Thanks, Jordan. The third principle does seem to clarify the US' policy vis-à-vis targeting civilians, but indeed the notion of imminence seems to be confusing. Although imminence in self-defence seems generally accepted in practice (the real question being the degree of imminence rather than the legality of action), as you mention, per definitionem imminence seems to exclude continuation. Let's see how this develops in practice.

Jordan says

June 6, 2013

p.s. I note that President Obama stressed that Anwar AA was targeted because of what I would term his direct participation in armed attacks (DPAA) and that such was continuing. Perhaps he means something different by imminence and continuing imminence than preemptive self-defense, but he would have to clarify that later and he spoke often about a "threat." It is not unusual to have a right under UN art. 51 to use force in self-defense once an armed attack is underway in response to such as well as in an effort to stop additional attacks, especially when they are continuous. A person who continues to be a DPAA would continue to be targetable. By analogy to the ICRC notion of continuous combat function (CCF) under IHL, based partly on conduct and partly on status, one could speak of a person who had a continuous armed attack function (a CAAF). I addressed the targetable DPAA outside of an actual theatre of war in 19 J. Transnat'l L. & Pol'y 237, 244-49, 252-54 & n.41, 255, 258-60, 279-80(2010) and 18 ILSA J. Int'l & Comp.

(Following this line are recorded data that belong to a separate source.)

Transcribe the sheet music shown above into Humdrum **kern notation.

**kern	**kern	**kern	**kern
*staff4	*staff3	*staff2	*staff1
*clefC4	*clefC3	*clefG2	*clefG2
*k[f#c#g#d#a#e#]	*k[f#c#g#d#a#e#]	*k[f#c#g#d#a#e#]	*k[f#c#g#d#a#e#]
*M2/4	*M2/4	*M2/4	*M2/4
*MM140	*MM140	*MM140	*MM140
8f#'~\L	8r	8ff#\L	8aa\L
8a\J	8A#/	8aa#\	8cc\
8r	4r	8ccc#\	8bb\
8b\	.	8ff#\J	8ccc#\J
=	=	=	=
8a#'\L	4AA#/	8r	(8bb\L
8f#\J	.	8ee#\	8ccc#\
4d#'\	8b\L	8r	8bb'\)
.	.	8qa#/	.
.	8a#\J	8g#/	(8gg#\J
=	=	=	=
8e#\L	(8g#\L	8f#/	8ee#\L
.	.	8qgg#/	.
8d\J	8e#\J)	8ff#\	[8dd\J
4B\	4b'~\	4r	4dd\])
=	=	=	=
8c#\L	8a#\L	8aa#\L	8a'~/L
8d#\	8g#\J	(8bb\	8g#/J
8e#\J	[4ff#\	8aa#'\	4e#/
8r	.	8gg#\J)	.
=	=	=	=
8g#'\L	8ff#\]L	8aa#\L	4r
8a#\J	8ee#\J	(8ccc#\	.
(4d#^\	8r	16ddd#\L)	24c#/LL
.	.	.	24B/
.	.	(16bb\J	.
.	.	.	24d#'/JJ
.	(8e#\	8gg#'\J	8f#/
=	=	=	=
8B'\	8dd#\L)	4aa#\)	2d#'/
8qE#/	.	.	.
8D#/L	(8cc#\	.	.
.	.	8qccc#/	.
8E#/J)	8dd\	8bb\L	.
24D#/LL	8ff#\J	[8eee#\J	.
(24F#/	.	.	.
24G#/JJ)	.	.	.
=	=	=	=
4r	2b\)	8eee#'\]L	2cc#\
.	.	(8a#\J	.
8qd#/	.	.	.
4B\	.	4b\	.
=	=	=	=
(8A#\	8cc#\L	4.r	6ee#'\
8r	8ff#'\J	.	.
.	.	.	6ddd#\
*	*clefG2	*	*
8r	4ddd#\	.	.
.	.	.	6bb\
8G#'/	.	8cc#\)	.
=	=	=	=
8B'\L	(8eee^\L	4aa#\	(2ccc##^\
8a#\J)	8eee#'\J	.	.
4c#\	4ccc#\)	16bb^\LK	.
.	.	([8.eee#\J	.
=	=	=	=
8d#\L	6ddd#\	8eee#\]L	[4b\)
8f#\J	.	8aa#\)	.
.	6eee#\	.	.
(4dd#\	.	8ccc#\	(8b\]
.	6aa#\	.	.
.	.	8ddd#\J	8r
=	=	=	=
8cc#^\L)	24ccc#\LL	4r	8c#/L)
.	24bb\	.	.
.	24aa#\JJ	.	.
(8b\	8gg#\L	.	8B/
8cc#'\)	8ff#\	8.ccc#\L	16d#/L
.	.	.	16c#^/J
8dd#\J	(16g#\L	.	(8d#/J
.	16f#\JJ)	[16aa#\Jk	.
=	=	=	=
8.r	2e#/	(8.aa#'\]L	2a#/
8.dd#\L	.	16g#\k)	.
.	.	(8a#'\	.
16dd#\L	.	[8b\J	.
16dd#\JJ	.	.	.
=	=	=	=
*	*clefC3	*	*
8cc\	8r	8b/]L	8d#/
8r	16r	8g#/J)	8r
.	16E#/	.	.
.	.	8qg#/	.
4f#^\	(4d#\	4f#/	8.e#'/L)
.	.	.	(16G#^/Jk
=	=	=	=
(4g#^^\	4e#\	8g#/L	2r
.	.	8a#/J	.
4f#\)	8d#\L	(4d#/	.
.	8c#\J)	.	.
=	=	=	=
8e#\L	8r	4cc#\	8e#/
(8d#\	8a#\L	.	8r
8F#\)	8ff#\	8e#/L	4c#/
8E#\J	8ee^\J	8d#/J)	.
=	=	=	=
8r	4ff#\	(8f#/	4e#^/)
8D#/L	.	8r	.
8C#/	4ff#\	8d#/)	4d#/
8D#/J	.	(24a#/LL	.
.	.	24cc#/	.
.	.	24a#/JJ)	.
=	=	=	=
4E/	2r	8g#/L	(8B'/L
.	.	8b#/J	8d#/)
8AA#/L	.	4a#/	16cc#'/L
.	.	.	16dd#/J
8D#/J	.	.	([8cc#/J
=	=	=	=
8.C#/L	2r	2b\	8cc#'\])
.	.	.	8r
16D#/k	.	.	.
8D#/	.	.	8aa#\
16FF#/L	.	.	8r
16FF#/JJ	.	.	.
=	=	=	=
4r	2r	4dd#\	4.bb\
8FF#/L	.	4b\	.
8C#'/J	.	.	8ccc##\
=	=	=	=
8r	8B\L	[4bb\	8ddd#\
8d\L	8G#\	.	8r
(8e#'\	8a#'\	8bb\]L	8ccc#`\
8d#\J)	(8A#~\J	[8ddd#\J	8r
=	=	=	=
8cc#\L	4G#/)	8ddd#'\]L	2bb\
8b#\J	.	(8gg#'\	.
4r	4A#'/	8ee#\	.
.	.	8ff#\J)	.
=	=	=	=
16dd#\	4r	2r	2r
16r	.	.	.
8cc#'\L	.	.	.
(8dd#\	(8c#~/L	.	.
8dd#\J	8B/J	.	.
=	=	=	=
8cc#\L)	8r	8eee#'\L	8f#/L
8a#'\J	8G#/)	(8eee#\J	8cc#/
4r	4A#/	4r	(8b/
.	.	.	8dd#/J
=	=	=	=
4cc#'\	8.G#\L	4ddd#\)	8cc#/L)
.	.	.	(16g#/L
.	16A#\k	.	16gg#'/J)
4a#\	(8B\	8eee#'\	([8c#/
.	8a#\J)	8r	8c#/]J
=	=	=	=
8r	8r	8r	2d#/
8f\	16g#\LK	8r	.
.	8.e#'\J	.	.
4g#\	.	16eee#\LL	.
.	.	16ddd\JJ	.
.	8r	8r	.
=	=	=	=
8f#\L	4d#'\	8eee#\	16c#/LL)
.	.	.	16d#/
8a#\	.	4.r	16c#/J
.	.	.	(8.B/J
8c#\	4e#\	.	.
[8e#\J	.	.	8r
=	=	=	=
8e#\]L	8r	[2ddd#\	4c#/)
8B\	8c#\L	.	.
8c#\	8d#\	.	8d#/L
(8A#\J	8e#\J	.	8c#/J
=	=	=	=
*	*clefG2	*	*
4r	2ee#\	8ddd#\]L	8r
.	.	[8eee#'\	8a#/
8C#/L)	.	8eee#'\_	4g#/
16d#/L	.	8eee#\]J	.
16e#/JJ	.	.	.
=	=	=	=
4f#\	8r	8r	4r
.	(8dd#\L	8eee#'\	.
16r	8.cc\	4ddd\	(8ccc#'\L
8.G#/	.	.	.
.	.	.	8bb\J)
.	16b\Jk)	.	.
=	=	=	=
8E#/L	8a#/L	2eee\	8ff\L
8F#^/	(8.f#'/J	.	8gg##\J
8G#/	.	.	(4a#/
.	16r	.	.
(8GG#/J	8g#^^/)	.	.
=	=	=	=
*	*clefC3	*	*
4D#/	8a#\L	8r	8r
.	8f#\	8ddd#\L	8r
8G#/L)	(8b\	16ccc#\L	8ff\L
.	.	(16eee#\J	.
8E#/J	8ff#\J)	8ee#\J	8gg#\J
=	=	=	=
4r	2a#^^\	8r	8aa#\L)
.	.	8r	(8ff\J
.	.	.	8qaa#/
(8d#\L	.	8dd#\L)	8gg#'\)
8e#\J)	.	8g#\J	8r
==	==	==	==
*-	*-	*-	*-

L. 565, 574-75, 578 (2012) -- both on SSRN.
Since reasons for targeting certain persons are not often disclosed, it will be difficult for observers to "see how this develops in practice."

Gleider says

June 10, 2013

Thank you for that, Jordan. It seems to me that the point you raise does, if anything, confirm that the administration seeks to draw at least partly from armed conflict paradigms in this respect: although I agree with you on the substance, I have trouble seeing how this doctrine can be applied to the particular drone strikes in issue. I also take your point that discerning the reasons for any such approach will be terribly difficult. I suppose we must see how this develops.